This "align" is exactly the same as the align from epc_features. This
line of code actually proved necessary in my development platform. The
epc mem allocator only makes sure the memory allocated is aligned but it
fails to operate on PCI host memory that is not properly aligned. The
endpoint device I developed on had a disastrous 64K page size. When
reading from a physical memory address on the PCI host, the lower 16
bits of the memory address were all zeroed out. For example, when the
endpoint tried to read the byte at 0x12345 (a phys_addr_t) on the PCI
host, what it actually read was the byte at 0x10000. Because of this, I
had to potentially allocate a much larger space than asked for. If
wanted to access 0x12345, after mapping, map->phys_iobase would be
0x10000, map->phys_ioaddr would be 0x12345, and a whole 64K memory
region would be allocated.

> This looks unnecessary.
See above.

> > +/*
> > + * Get value from the virtio network config of the local virtio device.
> > + *
> > + * @vdev: local virtio device
> > + * @offset: offset of starting memory address from the start of local
> > + *	    virtio network config in bytes
> > + * @buf: virtual memory address to store the value
> > + * @len: size of requested data in bytes
> > + */
> > +static inline void epf_virtio_local_get(struct virtio_device *vdev,
> > +					unsigned int offset,
> > +					void *buf,
> > +					unsigned int len)
> > +{
> > +	memcpy(buf,
> > +	       (void *)&vdev_to_epf_vdev(vdev)->local_net_cfg + offset,
> > +	       len);
> > +}
> 
> Have all this network specific parts in a separate file.
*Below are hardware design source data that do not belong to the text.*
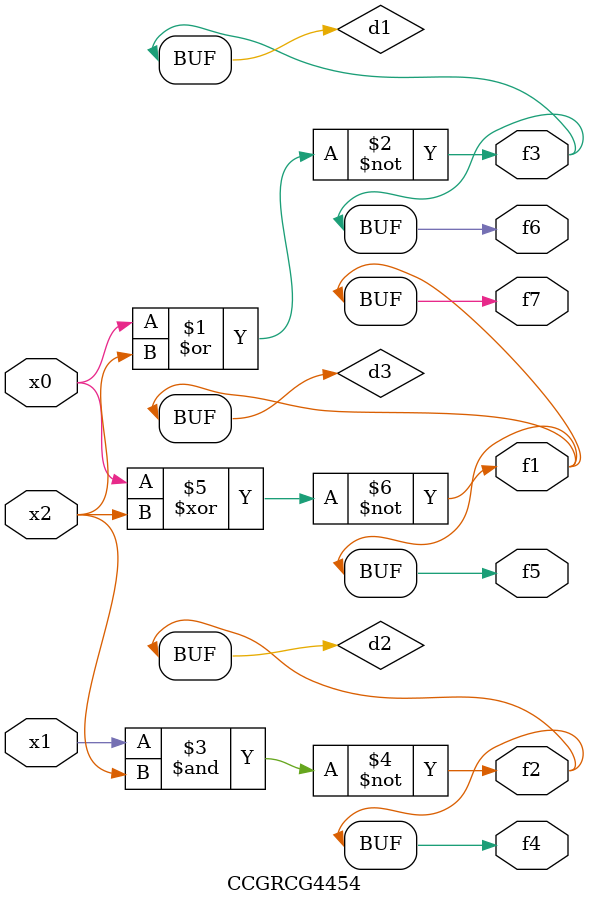
<source format=v>
module CCGRCG4454(
	input x0, x1, x2,
	output f1, f2, f3, f4, f5, f6, f7
);

	wire d1, d2, d3;

	nor (d1, x0, x2);
	nand (d2, x1, x2);
	xnor (d3, x0, x2);
	assign f1 = d3;
	assign f2 = d2;
	assign f3 = d1;
	assign f4 = d2;
	assign f5 = d3;
	assign f6 = d1;
	assign f7 = d3;
endmodule

</source>
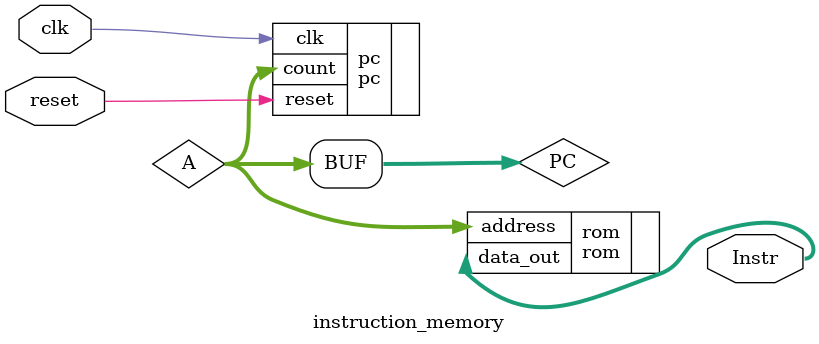
<source format=sv>
`include "pc.sv"
`include "rom.sv"

module instruction_memory (
    input logic clk, reset,
    output logic [23:0] Instr
);

logic [7:0] PC, A;
pc pc (.clk(clk), .reset(reset), .count(PC));
rom rom(.address(A), .data_out(Instr));
assign PC = A;
endmodule


</source>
Use the layering
> structure similar to vhost.
Will try to do.

> > +/*
> > + * Initializes the virtio_pci and virtio_net config space that will be exposed
> > + * to the remote virtio_pci and virtio_net modules on the PCI host. This
> > + * includes setting up feature negotiation and default config setup etc.
> > + *
> > + * @epf_virtio: epf_virtio handler
> > + */
> > +static void pci_epf_virtio_init_cfg_legacy(struct pci_epf_virtio *epf_virtio)
> > +{
> > +	const u32 dev_feature =
> > +		generate_dev_feature32(features, ARRAY_SIZE(features));
> > +	struct virtio_legacy_cfg *const legacy_cfg = epf_virtio->reg[BAR_0];
> 
> virtio_reg_bar instead of BAR_0
The dilemma was that the virtio_pci on PCI host will only write to BAR
0. I may need to throw an error if the first free bar is not BAR 0.

> > +	pci_epc_stop(epc);
> 
> You should never have pci_epc_stop() in function driver as that will break
> multi-function endpoint devices. I'll fix this in pci-epf-test.c.
Look forward to your progress on this.

> > +	for (bar = BAR_0; bar <= BAR_5; bar += add) {
> 
> Are you using all these BARs? It's best to allocate and initialize the BARs we use.
Will only use BAR 0 instead.

> Please add a description for each of these structures.
I had to copy these structures exactly as they were from virtio_ring.c
unfortunately, because they were not exposed via any header file. If
virtio_ring.c has some struct changes, this endpoint function will have
to change accordingly.

Thank you so much for taking time to review this patch. Now that I came
back to university and continued my undergrad study, my kernel
development work will probably slow down a lot. The heavy-lifting work
such as creating more layers to allow more virtio devices will take a
much longer time.

Best,
Haotian